What OCAD doing to get more young Black people into the industry…
Tunstall cites a number of different efforts, including shining a spotlight on successful Black alumni as part of OCAD marketing efforts. “That’s really important in terms of ‘You can’t be it, if you can’t see it,'” she says. They also use students in the program to develop those campaigns, an experience that is particularly beneficial in helping young Black students find their footing in an industry where the margin for error is often smaller than that for white people.
“The first time you make a mistake on a job [as a racialized person], that’s the last time you’re going to get hired,” she says. “For us it’s really important to provide our students with those professional experiences, with the ability for them to make mistakes and learn from those mistakes, so that by the time they’re ready to go into the professional world, they’re making less mistakes because we’ve lovingly corrected their mistakes. That’s really important because it builds confidence.”

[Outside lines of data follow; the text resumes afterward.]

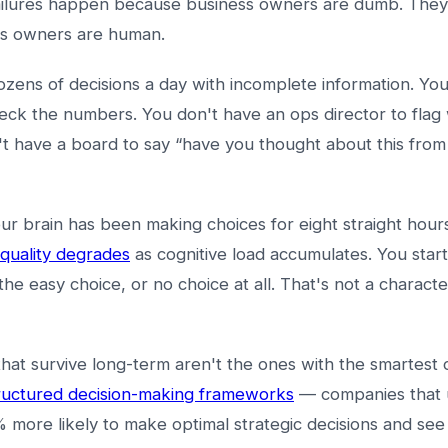
ailures happen because business owners are dumb. The
s owners are human.
zens of decisions a day with incomplete information. You
eck the numbers. You don't have an ops director to flag
't have a board to say “have you thought about this from 
r brain has been making choices for eight straight hour
 quality degrades
as cognitive load accumulates. You start
the easy choice, or no choice at all. That's not a characte
hat survive long-term aren't the ones with the smartest
ructured decision-making frameworks
— companies that 
% more likely to make optimal strategic decisions and s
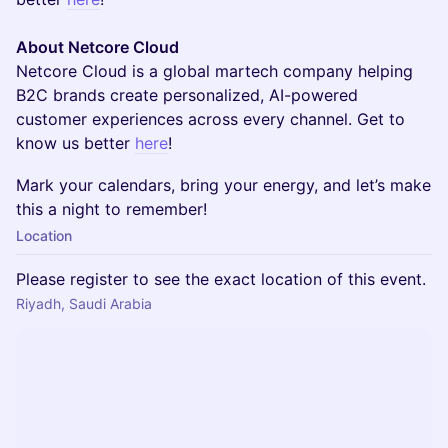
About Netcore Cloud
Netcore Cloud is a global martech company helping
B2C brands create personalized, AI-powered
customer experiences across every channel. Get to
know us better
here
!
​Mark your calendars, bring your energy, and let’s make
this a night to remember!
Location
Please register to see the exact location of this event.
Riyadh, Saudi Arabia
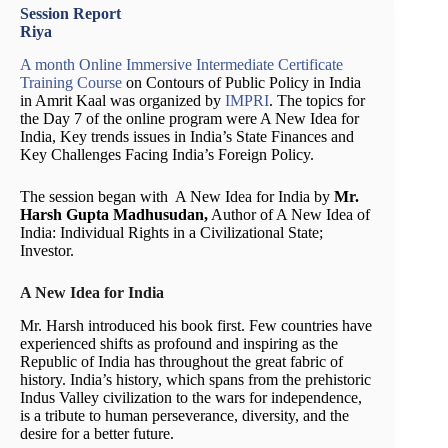
Session Report
Riya
A month Online Immersive Intermediate Certificate
Training Course
on Contours of Public Policy in India
in Amrit Kaal was organized by
IMPRI
. The topics for
the Day 7 of the online program were A New Idea for
India, Key trends issues in India’s State Finances and
Key Challenges Facing India’s Foreign Policy.
The session began with A New Idea for India by
Mr.
Harsh Gupta Madhusudan,
Author of A New Idea of
India: Individual Rights in a Civilizational State;
Investor.
A New Idea for India
Mr. Harsh introduced his book first. Few countries have
experienced shifts as profound and inspiring as the
Republic of India has throughout the great fabric of
history. India’s history, which spans from the prehistoric
Indus Valley civilization to the wars for independence,
is a tribute to human perseverance, diversity, and the
desire for a better future.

Talking to kids about Blackreach…
The faculty of design has also developed a program called Blackreach, with workshops for young Black students aged eight to 12. Two OCAD students and one professional designer visit with children and talk to them about the profession and why it’s important for Black people to go into the creative industry.
Why eight and 12 year olds? Because that’s the age they are often discouraged from being creative, she says. “I think when you’re young—as a 12 year old, and you’re drawing a lot—I think especially from a socio economic perspective that many parents do not want you to become a starving artist.
“And so they start discouraging them from doing that… because they’re concerned that you won’t be able to make a living doing that. So for us, the idea is to be able to show you—again, when society or your parents are beginning to discourage you—that look, there’s all these Black people who made a living from drawing.”
Does OCAD’s advertising program have enough Black students?
The short answer here is no. They’re doing a survey next year, but the last one they did, in 2017 with only first-year students, found 5% self-identified as Black.
But Tunstall sees the shortage of Black students when she goes through the list of graduate photos on the website. “Out of the, let’s say 40 graduates, the most that we’ve had that were Black—that visibly we can see on the website—I think one year there was four. And I think this year there’s only two.
She knows OCAD isn’t producing enough Black graduates, in part because of the program itself.
“I know because the students come to me and [they tell me] they’ve had a really rough time in the program. That’s changing, because we’ve gotten new faculty. With a Black Cluster Hire, Angela Bains is going to be a member of the advertising program. And we did that strategically, just because we know how much difficulty the Black students been having in the advertising program so I wanted a really strong representation of a really successful Black career in that program…. And Angela agreed [because] she can make a difference in terms of OCAD’s emphasis on decolonization, diversity and equity.”
So is this a bigger problem for advertising than other programs at the school?
It’s a problem with all programs, but advertising also has to overcome the negative impression that young Black people have based on their negative experience with the advertising throughout their lives. “There’s a psychological gap that you have to get over to decide that advertising is the place in which you belong, and advertising is a place in which you can authentically be yourself, and advertising is a place in which you can have impact.
“And so it’s because of how deep our relationship is to the messages of advertising that, to the extent that your exposure can be so negative, that you have a lot more that you have to get over in order to see it as a place where you can belong.”